Assurément que vous avez raison, si vous le voulez ; on ne peut pas aller là contre. Mais, si vous ne vouliez pas, ce serait peut-être une autre affaire.

DON JUAN

Eh bien ! je te donne la liberté de parler, et de me dire tes sentiments.

SGANARELLE

En ce cas, monsieur, je vous dirai franchement que je n’approuve point votre méthode, et que je trouve fort vilain d’aimer de tous côtés, comme vous faites.

DON JUAN

Quoi ! tu veux qu’on se lie à demeurer au premier objet qui nous prend, qu’on renonce au monde pour lui, et qu’on n’ait plus d’yeux pour personne ? La belle chose de vouloir se piquer d’un faux honneur d’être fidèle, de s’ensevelir pour toujours dans une passion, et d’être mort dès sa jeunesse à toutes les autres beautés qui nous peuvent frapper les yeux ! Non, non, la constance n’est bonne que pour des ridicules ; toutes les belles ont droit de nous charmer, et l’avantage d’être rencontrée la première ne doit point dérober aux autres les justes prétentions qu’elles ont toutes sur nos cœurs. Pour moi, la beauté me ravit partout où je la trouve, et je cède facilement à cette douce violence dont elle nous entraîne. J’ai beau être engagé, l’amour que j’ai pour une belle n’engage point mon âme à faire une injustice aux autres ; je conserve des yeux pour voir le mérite de toutes, et rends à chacune les hommages et les tributs où la nature nous oblige. Quoi qu’il en soit, je ne puis refuser mon cœur à tout ce que je vois d’aimable ; et dès qu’un beau visage me le demande, si j’en avais dix mille, je les donnerais tous.
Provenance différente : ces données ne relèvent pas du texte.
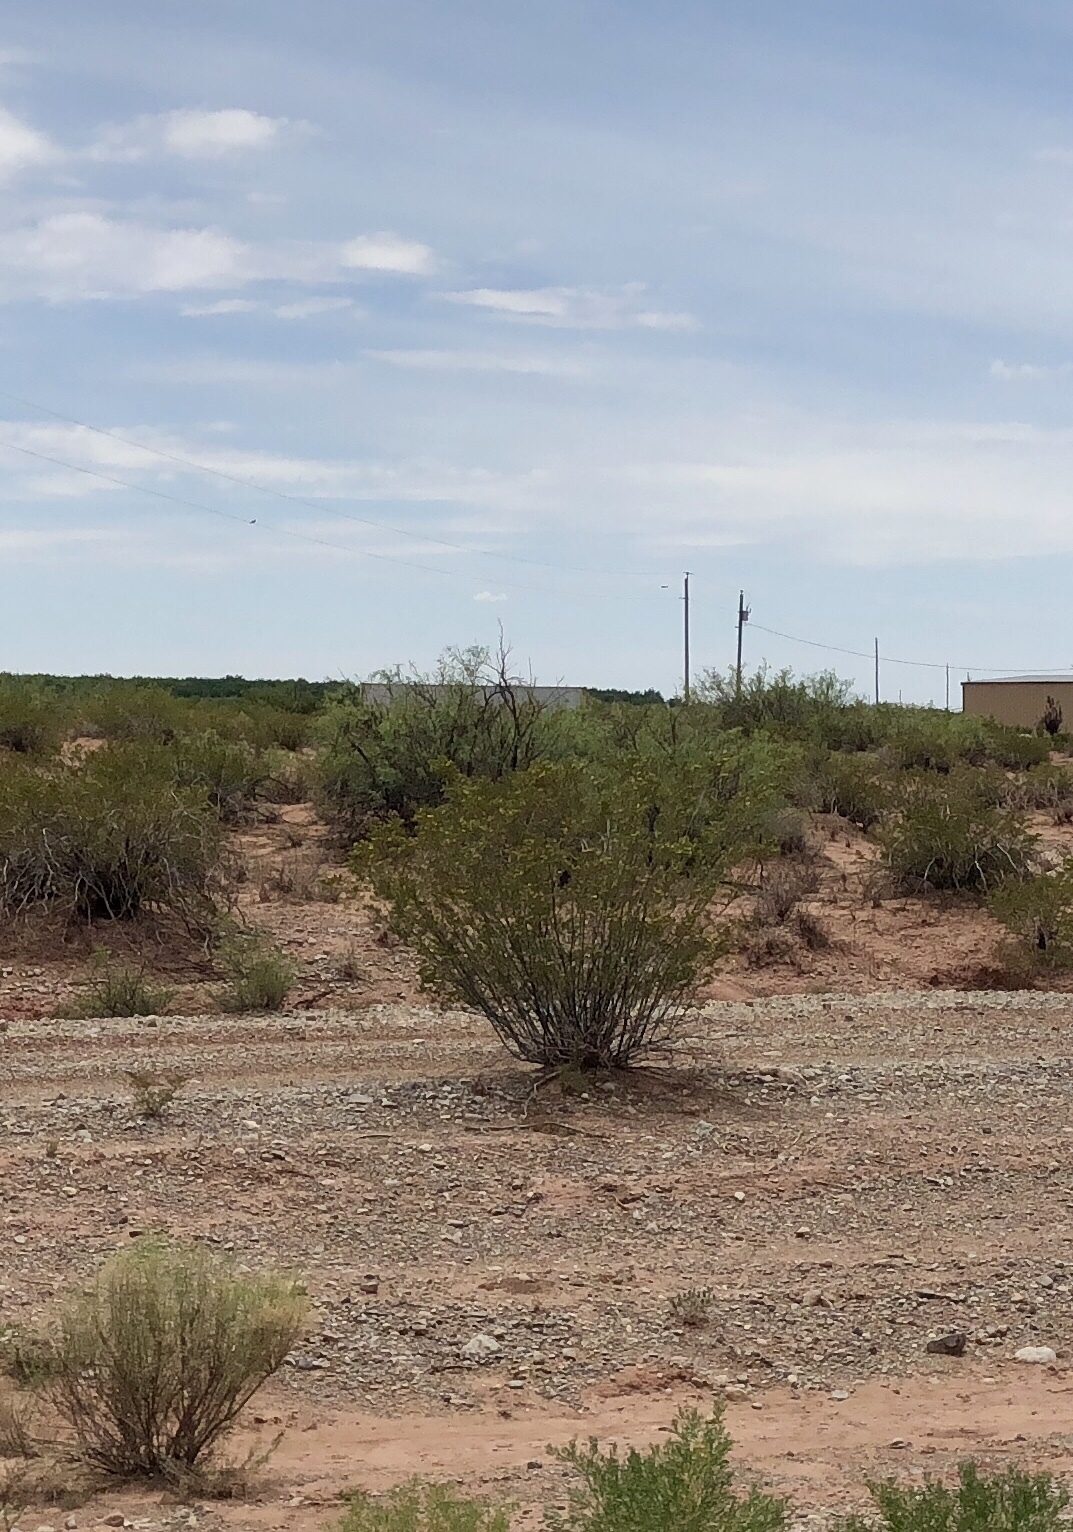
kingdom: Plantae
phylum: Tracheophyta
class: Magnoliopsida
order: Zygophyllales
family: Zygophyllaceae
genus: Larrea
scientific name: Larrea tridentata
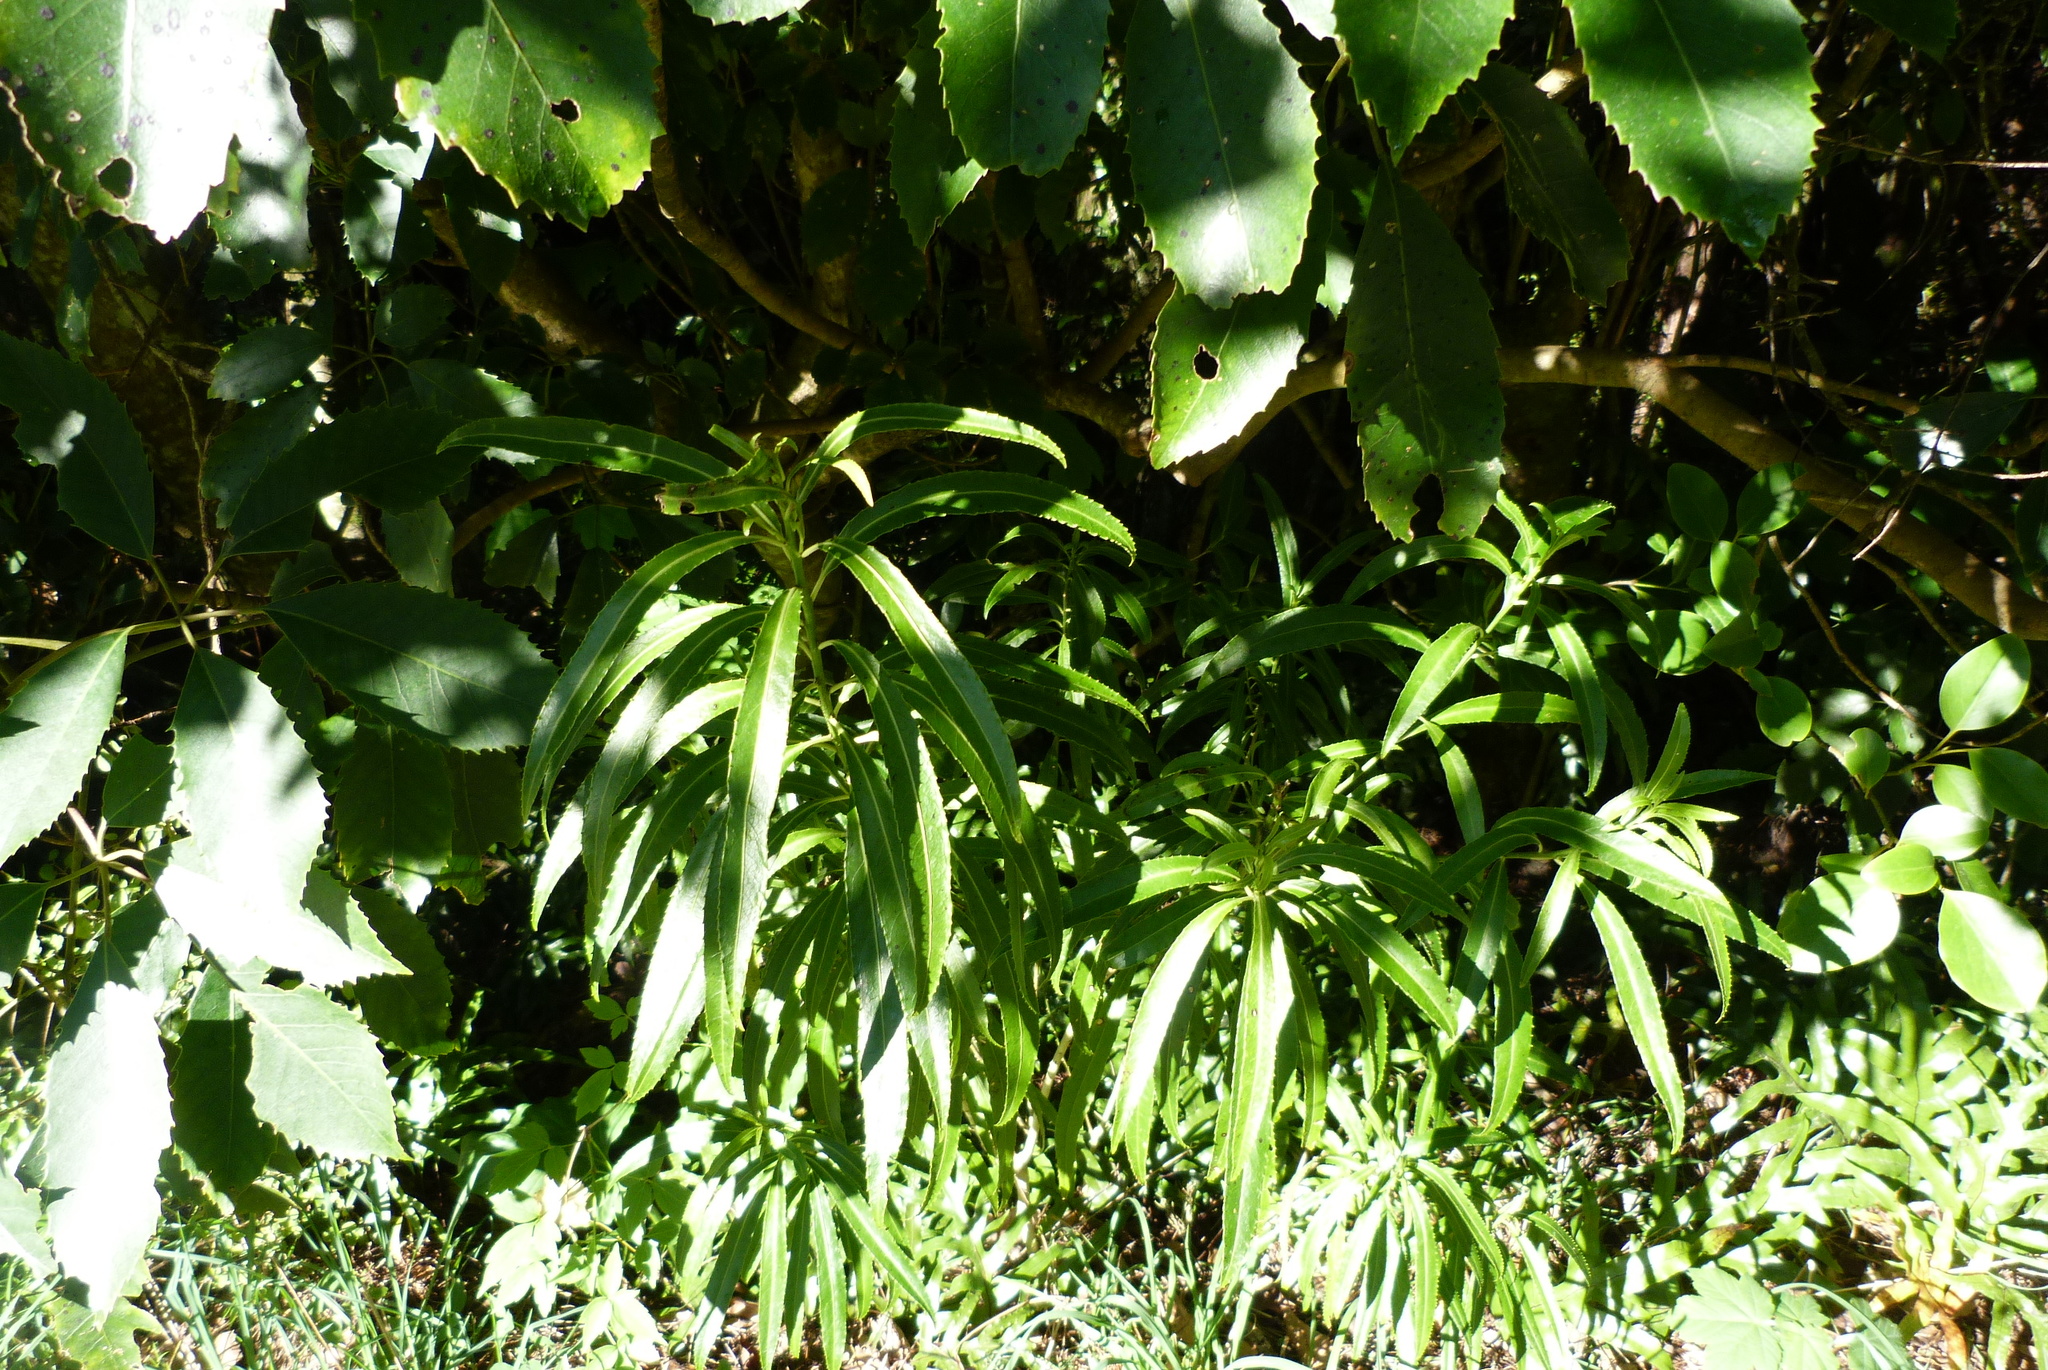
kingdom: Plantae
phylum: Tracheophyta
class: Magnoliopsida
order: Malpighiales
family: Violaceae
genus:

Les inclinations naissantes, après tout, ont des charmes inexplicables, et tout le plaisir de l’amour est dans le changement. On goûte une douceur extrême à réduire, par cent hommages, le cœur d’une jeune beauté, à voir de jour en jour les petits progrès qu’on y fait, à combattre, par des transports, par des larmes et des soupirs, l’innocente pudeur d’une âme qui a peine à rendre les armes, à forcer pied à pied toutes les petites résistances qu’elle nous oppose, à vaincre les scrupules dont elle se fait un honneur, et la mener doucement où nous avons envie de la faire venir. Mais lorsqu’on en est maître une fois, il n’y a plus rien à dire ni rien à souhaiter ; tout le beau de la passion est fini, et nous nous endormons dans la tranquillité d’un tel amour, si quelque objet nouveau ne vient réveiller nos désirs, et présenter à notre cœur les charmes attrayants d’une conquête à faire. Enfin il n’est rien de si doux que de triompher de la résistance d’une belle personne ; et j’ai, sur ce sujet, l’ambition des conquérants, qui volent perpétuellement de victoire en victoire, et ne peuvent se résoudre à borner leurs souhaits. Il n’est rien qui puisse arrêter l’impétuosité de mes désirs, je me sens un cœur à aimer toute la terre ; et, comme Alexandre, je souhaiterais qu’il y eût d’autres mondes pour y pouvoir étendre mes conquêtes amoureuses.